(Extracted data entries)
....

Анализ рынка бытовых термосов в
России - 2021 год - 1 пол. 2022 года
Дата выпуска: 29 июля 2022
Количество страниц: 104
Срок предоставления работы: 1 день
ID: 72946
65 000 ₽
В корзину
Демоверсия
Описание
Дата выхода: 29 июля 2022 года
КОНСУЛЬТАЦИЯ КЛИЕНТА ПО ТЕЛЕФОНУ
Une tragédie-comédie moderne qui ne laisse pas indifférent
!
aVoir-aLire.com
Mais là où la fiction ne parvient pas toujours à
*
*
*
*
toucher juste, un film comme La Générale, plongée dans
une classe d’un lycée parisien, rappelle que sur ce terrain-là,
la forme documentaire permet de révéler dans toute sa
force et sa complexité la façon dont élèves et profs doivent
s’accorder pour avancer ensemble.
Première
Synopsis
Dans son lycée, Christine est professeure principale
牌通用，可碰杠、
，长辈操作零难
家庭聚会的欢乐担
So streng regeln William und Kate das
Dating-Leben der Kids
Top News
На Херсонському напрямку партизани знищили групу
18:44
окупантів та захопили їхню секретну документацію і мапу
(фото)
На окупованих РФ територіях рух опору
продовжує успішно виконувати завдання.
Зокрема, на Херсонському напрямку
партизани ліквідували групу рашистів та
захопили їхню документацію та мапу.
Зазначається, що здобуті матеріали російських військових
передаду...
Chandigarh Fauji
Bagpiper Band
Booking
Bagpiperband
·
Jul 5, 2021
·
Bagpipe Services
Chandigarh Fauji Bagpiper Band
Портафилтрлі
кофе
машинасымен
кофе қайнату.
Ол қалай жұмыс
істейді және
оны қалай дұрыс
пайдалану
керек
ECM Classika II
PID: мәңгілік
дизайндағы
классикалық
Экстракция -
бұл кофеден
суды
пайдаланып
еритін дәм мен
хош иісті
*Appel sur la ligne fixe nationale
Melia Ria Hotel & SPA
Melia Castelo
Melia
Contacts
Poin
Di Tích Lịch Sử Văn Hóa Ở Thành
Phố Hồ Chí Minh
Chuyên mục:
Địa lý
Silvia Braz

....

* _EXERCISE BRIEF_
In how many lines of the records does the word "напрямку" appear? Reply with the number only.

* _EXERCISE SOLUTION_
2